The new year didn’t ring well for the Algorand community, as the decentralized trading platform Tinyman built on the network was subject to an attack on 1 January, 2022. This followed a year of heightened theft that saw over $10 billion being lost to DeFi scams and hacks. In a new blog post, Tinyman has now detailed the fateful exploit that cost the DeFi platform an estimated $3 million.
The attacker was able to exploit some vulnerabilities in the network’s smart contracts that provided unauthorized access to pools from which they could extract tokens.
1- As many of you are aware an attack occurred on Tinyman Pools on January 1st/2nd.
The attack exploits a previously unknown bug in the contract and allows the attacker to withdraw assets from a pool that they are not entitled to.
— Tinyman (@tinymanorg) January 2, 2022
This “resulted in a drain of certain ASAs in the first hours of attack which led to increased volatility in the immediate aftermath,” Tinyman’s team noted, adding that further investigation into the attack was being carried out.
They did provide an early prognosis of the attack, which suggested that the first perpetrators activated their wallet addresses and deposited a seed fund for the hack. This was followed by carrying out transactions with the targeted pools, swapping some tokens, and minting some Pool Tokens.
The bug was exploited by burning the Pool Tokens, which allowed the hackers to receive two of the same assets instead of two different assets. The attackers continued to burn and swap over 17 transactions until they had stolen funds worth around $3 million at the time of withdrawal. The blog post added,
“The perpetrators’ next set of actions shows how they swapped over pools with stablecoins to extract most of the value and withdraw these assets to other on-chain wallets and recognized centralized exchanges.”

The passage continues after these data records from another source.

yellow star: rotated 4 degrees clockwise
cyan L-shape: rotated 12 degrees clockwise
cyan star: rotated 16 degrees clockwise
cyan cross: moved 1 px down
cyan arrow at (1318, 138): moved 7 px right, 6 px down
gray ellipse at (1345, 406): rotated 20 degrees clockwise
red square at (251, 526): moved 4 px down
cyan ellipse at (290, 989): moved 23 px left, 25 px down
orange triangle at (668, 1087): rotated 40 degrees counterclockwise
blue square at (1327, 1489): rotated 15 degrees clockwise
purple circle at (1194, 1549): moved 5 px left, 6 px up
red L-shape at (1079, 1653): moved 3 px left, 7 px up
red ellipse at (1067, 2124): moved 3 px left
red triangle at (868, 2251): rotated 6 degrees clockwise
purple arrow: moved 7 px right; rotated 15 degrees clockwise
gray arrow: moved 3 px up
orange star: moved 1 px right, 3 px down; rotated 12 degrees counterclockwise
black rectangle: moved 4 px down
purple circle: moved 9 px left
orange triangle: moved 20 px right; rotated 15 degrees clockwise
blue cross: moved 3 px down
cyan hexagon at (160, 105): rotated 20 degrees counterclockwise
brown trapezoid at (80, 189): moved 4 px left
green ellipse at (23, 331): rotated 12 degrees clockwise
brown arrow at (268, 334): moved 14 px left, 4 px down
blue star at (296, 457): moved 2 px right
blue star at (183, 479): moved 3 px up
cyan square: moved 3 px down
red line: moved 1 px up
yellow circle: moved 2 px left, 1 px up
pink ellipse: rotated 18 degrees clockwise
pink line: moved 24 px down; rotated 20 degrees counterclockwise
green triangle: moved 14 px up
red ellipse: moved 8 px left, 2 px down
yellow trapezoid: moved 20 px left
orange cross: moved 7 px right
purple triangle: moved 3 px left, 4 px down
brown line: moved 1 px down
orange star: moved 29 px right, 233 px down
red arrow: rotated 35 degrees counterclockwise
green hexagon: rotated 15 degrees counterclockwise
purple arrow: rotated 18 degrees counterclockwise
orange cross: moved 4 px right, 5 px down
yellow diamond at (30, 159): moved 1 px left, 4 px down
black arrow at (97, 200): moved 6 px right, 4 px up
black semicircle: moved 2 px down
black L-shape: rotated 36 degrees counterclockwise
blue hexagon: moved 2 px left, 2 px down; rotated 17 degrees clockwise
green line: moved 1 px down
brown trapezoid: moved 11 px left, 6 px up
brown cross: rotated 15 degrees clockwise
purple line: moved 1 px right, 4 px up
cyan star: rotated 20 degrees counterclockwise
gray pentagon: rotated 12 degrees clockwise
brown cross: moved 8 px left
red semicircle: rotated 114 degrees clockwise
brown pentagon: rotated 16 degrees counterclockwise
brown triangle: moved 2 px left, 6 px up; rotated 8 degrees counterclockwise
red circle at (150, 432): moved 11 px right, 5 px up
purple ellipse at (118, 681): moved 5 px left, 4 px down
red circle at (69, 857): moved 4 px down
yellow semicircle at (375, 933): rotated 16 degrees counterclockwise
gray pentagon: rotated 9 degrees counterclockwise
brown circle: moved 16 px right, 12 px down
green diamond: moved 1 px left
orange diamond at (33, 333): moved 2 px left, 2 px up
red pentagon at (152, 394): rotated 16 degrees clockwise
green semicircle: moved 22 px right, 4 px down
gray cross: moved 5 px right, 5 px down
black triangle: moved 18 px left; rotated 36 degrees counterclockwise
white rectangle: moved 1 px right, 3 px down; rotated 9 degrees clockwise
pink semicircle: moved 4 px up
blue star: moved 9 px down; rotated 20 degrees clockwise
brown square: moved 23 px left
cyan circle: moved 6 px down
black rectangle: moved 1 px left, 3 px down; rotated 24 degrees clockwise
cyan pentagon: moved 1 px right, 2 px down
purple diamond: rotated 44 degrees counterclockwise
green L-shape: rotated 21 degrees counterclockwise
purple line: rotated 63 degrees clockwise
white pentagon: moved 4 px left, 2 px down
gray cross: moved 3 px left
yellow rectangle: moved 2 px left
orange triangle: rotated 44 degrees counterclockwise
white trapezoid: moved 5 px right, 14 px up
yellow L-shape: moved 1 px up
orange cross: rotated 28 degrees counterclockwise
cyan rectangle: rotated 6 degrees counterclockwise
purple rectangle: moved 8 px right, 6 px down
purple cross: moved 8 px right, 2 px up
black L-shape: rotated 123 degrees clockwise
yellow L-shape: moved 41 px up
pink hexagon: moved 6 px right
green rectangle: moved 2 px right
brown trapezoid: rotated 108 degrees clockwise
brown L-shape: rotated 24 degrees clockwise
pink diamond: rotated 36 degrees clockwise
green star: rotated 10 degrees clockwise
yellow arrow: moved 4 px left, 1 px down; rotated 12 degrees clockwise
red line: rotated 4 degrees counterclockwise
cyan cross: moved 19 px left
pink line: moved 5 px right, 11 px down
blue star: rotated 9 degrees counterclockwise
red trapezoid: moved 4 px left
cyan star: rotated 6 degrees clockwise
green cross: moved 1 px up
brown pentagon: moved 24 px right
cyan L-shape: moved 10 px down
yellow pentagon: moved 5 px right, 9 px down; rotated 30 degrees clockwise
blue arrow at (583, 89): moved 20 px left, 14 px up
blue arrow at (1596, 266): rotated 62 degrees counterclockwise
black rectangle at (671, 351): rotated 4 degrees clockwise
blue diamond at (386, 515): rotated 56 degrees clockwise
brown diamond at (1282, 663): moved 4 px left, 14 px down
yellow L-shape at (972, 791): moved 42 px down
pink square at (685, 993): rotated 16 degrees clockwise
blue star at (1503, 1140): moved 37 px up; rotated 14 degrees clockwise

The network also noted that many other wallets were now exploiting this bug, warning that “those people can be held as culpable as the first attackers.”
All users were immediately asked to pull out their liquidity from all Tinyman related contracts since none of them can be reversed or paused due to the network’s fully decentralized structure. The remaining liquidity on the network stood at around $5 million, down from about $43 million earlier.
Due to recently found exploit, we have pulled liquidity from Tinyman on the TINY token – it has come to our attention that our liquidity pool could also be affected.
We advise anyone to pull their liquidity as well until we hear more about possible solutions.
— TinyChart (@tinychartorg) January 2, 2022
An asset recovery plan is yet to be announced by the team, which noted that it was in talks with law authorities and third-party applications that these wallet addresses had interacted with. However, one shouldn’t hold their breath over recovery considering how these assets are hardly ever reclaimed, unless the hacker turns out to be cooperative.
While victims of the $610 million Poly Network hack were lucky to have their funds returned, the anonymity and decentralization of the DeFi ecosystem make it relatively difficult to track down and prosecute such attackers. The rising trend of DeFi hacks and scams has inevitably spilled over from the last year and is only expected by many to augment further with time.